*** Input data ***
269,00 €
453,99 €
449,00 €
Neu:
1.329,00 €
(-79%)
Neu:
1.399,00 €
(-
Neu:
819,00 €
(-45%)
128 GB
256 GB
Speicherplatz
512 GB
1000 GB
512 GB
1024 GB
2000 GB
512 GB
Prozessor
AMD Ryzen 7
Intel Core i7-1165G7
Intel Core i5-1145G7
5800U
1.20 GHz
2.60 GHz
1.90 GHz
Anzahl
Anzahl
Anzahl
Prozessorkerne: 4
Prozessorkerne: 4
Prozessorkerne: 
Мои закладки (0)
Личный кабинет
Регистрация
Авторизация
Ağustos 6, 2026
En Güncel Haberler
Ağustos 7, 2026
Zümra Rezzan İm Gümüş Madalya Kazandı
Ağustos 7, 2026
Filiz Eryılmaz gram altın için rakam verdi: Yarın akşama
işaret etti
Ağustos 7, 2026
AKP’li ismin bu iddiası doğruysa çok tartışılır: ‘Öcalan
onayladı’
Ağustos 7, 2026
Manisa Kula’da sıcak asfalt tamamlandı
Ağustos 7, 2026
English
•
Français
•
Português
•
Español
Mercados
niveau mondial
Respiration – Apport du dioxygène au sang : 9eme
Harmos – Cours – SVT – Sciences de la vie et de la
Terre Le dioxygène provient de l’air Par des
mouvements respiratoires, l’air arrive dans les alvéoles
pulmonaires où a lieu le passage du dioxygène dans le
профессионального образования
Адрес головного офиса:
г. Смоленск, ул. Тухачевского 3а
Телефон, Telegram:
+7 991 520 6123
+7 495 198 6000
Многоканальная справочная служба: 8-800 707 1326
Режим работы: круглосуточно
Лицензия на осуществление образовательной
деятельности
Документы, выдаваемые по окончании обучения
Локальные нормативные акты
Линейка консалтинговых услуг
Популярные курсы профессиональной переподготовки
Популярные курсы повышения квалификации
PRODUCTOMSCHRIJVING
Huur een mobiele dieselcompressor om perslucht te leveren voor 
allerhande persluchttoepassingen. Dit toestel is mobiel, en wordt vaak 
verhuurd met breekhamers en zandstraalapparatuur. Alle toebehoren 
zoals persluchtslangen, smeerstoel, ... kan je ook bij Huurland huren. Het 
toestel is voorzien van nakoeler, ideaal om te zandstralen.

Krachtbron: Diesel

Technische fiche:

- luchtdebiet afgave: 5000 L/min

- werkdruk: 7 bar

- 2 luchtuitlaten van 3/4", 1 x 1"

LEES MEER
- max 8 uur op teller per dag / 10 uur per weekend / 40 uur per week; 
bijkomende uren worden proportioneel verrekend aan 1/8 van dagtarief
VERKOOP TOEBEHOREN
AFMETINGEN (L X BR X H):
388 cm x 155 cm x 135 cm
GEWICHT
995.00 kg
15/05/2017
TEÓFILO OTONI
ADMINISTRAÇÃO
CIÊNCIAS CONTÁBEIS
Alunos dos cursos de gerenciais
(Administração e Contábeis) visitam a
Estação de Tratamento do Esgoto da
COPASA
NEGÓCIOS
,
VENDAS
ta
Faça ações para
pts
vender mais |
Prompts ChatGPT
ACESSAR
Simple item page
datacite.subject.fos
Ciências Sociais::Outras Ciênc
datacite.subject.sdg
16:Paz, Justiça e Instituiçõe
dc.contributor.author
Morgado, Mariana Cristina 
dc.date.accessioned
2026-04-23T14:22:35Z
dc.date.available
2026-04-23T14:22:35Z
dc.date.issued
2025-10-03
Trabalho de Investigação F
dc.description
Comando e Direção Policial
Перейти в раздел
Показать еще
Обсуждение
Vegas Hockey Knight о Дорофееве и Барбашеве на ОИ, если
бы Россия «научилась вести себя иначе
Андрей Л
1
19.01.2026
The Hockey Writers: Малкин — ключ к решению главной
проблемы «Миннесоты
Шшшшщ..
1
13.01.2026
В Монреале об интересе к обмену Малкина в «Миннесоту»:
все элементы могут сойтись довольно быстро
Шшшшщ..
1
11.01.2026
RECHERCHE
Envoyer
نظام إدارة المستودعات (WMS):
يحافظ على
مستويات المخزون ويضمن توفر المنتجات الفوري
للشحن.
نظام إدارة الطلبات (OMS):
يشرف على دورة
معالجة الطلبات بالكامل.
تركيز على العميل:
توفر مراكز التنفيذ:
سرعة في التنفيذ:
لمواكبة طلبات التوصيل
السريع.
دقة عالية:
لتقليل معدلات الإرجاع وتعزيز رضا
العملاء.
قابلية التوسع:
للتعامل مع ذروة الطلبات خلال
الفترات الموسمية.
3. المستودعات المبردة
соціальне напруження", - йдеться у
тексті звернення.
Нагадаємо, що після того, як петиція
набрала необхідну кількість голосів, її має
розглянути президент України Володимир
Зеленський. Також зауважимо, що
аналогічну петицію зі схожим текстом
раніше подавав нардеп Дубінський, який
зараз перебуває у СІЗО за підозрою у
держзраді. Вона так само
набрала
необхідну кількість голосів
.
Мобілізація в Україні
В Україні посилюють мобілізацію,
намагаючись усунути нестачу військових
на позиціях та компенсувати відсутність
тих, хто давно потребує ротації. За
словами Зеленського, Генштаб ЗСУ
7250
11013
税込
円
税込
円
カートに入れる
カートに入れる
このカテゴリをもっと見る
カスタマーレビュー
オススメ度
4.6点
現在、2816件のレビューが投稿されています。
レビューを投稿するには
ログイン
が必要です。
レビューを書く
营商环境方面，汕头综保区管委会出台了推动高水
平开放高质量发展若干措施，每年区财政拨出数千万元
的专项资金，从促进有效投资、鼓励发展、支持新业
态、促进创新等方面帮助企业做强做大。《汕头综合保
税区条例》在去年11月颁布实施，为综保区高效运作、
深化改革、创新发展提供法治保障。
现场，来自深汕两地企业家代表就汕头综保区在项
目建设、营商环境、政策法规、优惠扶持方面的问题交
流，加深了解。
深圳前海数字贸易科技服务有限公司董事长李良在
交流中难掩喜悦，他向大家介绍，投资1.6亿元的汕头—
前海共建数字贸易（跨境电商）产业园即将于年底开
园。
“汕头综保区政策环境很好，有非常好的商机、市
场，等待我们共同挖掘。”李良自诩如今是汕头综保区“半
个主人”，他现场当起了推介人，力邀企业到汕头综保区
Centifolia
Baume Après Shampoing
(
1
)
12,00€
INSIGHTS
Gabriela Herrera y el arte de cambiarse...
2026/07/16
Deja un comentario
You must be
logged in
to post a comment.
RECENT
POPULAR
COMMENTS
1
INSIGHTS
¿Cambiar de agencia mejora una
*** End of Input data ***
Start at the first line of the entries above. Set down each line exactly through the one with "Мои закладки (0)", and stop there.

§ Output:
269,00 €
453,99 €
449,00 €
Neu:
1.329,00 €
(-79%)
Neu:
1.399,00 €
(-
Neu:
819,00 €
(-45%)
128 GB
256 GB
Speicherplatz
512 GB
1000 GB
512 GB
1024 GB
2000 GB
512 GB
Prozessor
AMD Ryzen 7
Intel Core i7-1165G7
Intel Core i5-1145G7
5800U
1.20 GHz
2.60 GHz
1.90 GHz
Anzahl
Anzahl
Anzahl
Prozessorkerne: 4
Prozessorkerne: 4
Prozessorkerne: 
Мои закладки (0)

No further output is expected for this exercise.